[Records from a collection]

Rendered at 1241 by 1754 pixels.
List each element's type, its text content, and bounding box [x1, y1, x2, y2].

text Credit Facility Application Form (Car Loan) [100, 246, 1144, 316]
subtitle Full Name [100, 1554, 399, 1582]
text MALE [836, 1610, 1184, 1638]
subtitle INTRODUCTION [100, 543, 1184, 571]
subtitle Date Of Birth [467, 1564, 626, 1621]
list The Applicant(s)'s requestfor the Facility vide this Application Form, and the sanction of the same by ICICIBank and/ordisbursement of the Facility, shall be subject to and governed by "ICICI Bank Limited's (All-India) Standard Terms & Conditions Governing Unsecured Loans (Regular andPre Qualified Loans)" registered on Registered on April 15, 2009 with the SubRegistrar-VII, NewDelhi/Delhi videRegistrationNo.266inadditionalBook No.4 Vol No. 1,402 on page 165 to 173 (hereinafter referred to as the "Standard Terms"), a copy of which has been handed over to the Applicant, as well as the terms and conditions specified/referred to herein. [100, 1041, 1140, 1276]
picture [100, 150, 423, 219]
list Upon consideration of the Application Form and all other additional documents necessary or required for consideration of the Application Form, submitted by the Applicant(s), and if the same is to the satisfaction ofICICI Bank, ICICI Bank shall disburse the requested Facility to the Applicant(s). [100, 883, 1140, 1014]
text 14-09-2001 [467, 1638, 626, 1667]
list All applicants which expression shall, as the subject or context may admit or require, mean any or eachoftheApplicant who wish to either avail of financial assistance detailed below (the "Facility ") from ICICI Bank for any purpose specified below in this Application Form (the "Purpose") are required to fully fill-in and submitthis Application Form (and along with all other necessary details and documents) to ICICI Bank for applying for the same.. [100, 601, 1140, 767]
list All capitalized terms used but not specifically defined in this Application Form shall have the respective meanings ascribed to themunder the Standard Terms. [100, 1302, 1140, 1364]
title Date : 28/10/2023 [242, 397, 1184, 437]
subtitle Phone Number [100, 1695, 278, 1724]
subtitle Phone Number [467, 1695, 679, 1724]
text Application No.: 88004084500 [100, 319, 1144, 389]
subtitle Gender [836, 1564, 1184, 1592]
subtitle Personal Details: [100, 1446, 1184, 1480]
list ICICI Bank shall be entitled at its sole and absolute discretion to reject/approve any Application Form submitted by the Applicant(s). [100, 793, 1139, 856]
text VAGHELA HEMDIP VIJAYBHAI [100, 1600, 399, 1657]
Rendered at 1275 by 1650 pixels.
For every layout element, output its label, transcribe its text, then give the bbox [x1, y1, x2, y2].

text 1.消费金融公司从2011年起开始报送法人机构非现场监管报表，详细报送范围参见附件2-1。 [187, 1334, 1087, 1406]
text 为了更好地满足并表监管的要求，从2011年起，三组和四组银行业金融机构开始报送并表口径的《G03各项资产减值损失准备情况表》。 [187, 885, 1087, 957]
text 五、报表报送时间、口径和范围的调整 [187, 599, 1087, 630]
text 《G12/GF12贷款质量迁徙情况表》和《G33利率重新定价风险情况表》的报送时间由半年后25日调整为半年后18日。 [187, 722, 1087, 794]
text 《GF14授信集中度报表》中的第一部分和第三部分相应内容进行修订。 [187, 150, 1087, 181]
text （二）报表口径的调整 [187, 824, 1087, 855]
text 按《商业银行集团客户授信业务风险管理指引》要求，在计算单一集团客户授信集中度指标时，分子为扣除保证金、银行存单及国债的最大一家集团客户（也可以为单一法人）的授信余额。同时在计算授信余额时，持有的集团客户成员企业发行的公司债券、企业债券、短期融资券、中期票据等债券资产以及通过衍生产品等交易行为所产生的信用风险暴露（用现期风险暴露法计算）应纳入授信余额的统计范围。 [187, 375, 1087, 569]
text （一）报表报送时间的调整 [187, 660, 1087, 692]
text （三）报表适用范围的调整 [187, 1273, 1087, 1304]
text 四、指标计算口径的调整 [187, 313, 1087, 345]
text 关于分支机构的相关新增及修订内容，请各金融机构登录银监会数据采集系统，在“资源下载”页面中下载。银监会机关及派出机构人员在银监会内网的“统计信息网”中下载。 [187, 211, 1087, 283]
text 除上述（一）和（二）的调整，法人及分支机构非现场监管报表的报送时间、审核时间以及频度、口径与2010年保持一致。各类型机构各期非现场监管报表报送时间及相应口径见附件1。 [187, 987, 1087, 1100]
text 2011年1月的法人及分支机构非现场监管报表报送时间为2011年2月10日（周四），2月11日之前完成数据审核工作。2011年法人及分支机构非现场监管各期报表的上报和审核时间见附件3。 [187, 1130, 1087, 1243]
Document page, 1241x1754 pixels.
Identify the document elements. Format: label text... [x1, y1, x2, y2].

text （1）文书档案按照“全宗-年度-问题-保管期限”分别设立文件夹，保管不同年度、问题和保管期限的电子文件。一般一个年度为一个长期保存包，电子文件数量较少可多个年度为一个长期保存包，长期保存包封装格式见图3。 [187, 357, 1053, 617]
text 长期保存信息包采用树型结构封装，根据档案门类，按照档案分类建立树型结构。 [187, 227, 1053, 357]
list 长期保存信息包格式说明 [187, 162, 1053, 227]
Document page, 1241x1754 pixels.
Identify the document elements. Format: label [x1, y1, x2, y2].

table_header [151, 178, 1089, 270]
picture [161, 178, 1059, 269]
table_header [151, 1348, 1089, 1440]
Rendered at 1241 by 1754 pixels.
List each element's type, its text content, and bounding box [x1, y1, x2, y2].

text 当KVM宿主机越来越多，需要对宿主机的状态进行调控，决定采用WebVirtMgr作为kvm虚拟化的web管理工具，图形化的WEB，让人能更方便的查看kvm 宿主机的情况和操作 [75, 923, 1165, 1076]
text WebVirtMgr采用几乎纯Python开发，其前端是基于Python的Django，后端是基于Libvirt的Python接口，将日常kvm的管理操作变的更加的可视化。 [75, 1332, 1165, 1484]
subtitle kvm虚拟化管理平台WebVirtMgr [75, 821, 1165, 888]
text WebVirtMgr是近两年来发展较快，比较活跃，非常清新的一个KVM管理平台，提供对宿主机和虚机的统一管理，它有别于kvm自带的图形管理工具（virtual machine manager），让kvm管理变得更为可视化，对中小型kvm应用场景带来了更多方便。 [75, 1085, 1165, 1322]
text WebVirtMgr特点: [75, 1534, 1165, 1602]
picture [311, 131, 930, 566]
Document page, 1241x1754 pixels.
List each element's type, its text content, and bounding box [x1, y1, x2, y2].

[Task brief] All lines that contain the word "elements" must be copied from the records above.

[Written reply]
Identify the document elements. Format: label text... [x1, y1, x2, y2].
Identify the document elements. Format: label [x1, y1, x2, y2].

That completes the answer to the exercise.